**SOURCE DOCUMENT**.
San Diego County is in the midst of a Hepatitis A outbreak. It started in November of 2016, and as of Tuesday accounted for 333 cases, 232 hospitalizations and 11 deaths. For a county of 3.3 million that may not sound like much, but it should give us pause. We have the tools and information to prevent most of these cases, yet we continue to choose not to.
It’s easy to think of Hepatitis A outbreaks as sporadic and inevitable, because those that make the news usually involve infection through a specific food. We don’t know who is at risk until some people get sick, after which epidemiologists track the outbreak to a common exposure. Once the dangerous food is identified, other potentially exposed patients are monitored, the food is removed from the market, and the cases end.
That is not what is happening in San Diego. According to the County, the outbreak has not been related to a specific food or drug, but instead has involved San Diegans who are homeless and/or use illicit drugs, and have been clustered around people accessing the same homeless services or facilities. They also note that the majority of the patients involved had an indication for Hepatitis A vaccination, and only one patient is known to have been infected despite vaccination.
In short, we have an effective intervention, data on where to deploy that intervention and patients engaged in services. That’s a good start on the “cascade of care,” a public health framework for treating or preventing disease popularized by efforts to combat HIV/AIDS. Yet there remains a gap between our knowledge and implementation.
The step that is missing is facilitating appropriate medical care at the places potential patients engage in services. The two major risk factors in this outbreak, drug use and homelessness, highlight two needed interventions: needle and syringe exchanges and permanent housing for the homeless with connections to healthcare.

**REQUIRED WORK**.
Please copy the stretch of the article on the Hepatitis A outbreak from "San Diego County" through "choose not to.", substituting "means" for "tools". The entries that come next are separate material, unrelated to the text above.

(Stored data entries)
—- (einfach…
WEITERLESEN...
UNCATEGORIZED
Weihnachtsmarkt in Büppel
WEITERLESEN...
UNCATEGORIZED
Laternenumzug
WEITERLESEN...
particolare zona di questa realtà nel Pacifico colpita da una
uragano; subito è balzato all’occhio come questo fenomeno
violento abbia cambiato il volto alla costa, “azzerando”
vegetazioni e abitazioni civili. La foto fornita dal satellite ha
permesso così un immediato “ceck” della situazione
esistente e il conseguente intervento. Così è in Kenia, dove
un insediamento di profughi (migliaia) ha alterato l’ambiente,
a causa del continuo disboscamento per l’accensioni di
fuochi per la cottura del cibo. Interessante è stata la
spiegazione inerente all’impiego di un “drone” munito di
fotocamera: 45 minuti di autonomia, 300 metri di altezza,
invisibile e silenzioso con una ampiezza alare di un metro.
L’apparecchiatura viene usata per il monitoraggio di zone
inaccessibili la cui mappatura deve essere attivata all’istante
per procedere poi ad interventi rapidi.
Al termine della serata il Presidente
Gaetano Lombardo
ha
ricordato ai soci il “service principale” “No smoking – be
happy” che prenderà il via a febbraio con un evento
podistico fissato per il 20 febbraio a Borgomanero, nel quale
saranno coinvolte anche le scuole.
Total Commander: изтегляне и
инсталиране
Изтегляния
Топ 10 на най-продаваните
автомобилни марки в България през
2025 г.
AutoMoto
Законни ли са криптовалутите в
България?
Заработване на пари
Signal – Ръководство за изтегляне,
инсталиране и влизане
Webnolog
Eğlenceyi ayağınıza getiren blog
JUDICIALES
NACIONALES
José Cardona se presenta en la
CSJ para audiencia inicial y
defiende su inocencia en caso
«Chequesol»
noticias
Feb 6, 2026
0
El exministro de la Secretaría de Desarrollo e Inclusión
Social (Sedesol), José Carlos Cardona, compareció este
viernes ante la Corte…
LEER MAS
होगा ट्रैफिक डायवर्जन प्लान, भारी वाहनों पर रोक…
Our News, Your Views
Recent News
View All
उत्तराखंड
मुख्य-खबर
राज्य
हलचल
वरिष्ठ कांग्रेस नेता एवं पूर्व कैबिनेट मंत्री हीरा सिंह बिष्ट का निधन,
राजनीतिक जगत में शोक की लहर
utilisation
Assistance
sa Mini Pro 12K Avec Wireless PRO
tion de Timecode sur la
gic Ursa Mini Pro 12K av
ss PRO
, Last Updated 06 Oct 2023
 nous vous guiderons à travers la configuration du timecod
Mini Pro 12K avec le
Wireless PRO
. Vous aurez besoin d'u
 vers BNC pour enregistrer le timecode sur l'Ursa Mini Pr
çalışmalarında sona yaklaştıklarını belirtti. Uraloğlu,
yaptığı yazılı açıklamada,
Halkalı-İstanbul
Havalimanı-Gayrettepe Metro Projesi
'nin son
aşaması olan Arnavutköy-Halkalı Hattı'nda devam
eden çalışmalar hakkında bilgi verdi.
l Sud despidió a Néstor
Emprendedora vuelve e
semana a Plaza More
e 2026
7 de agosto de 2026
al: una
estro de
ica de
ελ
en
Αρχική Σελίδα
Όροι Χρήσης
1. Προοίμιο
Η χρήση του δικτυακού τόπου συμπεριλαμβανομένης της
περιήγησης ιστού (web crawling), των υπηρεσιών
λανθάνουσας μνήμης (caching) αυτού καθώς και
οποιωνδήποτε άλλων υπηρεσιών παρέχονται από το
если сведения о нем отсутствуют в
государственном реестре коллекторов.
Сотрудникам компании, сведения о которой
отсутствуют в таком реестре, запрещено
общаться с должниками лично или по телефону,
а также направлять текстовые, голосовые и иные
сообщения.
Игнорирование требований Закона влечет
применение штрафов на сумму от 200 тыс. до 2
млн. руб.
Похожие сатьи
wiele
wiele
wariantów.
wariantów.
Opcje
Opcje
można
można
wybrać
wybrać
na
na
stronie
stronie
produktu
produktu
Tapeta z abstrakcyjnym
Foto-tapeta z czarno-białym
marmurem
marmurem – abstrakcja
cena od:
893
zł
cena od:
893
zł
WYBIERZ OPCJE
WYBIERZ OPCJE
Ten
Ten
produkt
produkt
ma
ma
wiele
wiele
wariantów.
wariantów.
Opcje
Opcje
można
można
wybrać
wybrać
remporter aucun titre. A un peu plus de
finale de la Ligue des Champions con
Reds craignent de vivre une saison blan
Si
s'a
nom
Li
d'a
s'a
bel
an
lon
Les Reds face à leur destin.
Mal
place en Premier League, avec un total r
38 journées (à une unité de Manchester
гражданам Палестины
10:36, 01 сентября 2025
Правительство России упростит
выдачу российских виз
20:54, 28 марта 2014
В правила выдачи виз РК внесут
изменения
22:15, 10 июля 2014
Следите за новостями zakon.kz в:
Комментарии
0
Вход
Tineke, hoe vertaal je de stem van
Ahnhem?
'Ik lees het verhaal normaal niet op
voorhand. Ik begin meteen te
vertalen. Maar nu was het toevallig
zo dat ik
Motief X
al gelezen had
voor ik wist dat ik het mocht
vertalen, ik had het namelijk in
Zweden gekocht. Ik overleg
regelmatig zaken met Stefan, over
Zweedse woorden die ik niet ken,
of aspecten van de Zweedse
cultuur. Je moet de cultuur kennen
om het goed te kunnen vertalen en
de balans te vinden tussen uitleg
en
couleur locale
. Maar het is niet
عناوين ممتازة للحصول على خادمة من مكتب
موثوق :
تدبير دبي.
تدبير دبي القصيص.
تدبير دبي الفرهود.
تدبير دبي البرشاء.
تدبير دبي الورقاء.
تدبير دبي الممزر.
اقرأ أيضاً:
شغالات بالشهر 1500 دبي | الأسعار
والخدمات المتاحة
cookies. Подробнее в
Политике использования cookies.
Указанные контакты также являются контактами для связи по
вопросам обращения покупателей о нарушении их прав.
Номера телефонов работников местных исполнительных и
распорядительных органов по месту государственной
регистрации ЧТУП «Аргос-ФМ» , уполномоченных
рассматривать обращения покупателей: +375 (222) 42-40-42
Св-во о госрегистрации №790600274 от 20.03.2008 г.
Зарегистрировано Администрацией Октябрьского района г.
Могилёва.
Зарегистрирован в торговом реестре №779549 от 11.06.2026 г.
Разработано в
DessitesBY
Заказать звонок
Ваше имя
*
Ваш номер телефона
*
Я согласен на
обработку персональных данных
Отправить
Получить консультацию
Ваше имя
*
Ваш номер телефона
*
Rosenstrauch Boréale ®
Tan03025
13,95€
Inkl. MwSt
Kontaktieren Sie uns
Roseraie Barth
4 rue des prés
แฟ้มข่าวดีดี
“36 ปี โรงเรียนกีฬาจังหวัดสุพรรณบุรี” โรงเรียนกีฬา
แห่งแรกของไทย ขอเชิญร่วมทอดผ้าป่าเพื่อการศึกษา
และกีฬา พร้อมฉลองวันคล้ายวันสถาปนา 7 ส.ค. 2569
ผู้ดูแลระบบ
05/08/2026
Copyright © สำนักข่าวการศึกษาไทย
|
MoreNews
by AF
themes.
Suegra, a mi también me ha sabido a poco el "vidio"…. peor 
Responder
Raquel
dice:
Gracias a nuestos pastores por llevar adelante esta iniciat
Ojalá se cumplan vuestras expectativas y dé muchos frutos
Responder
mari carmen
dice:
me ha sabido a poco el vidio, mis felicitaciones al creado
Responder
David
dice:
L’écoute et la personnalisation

**TASK OUTPUT**.
San Diego County is in the midst of a Hepatitis A outbreak. It started in November of 2016, and as of Tuesday accounted for 333 cases, 232 hospitalizations and 11 deaths. For a county of 3.3 million that may not sound like much, but it should give us pause. We have the means and information to prevent most of these cases, yet we continue to choose not to.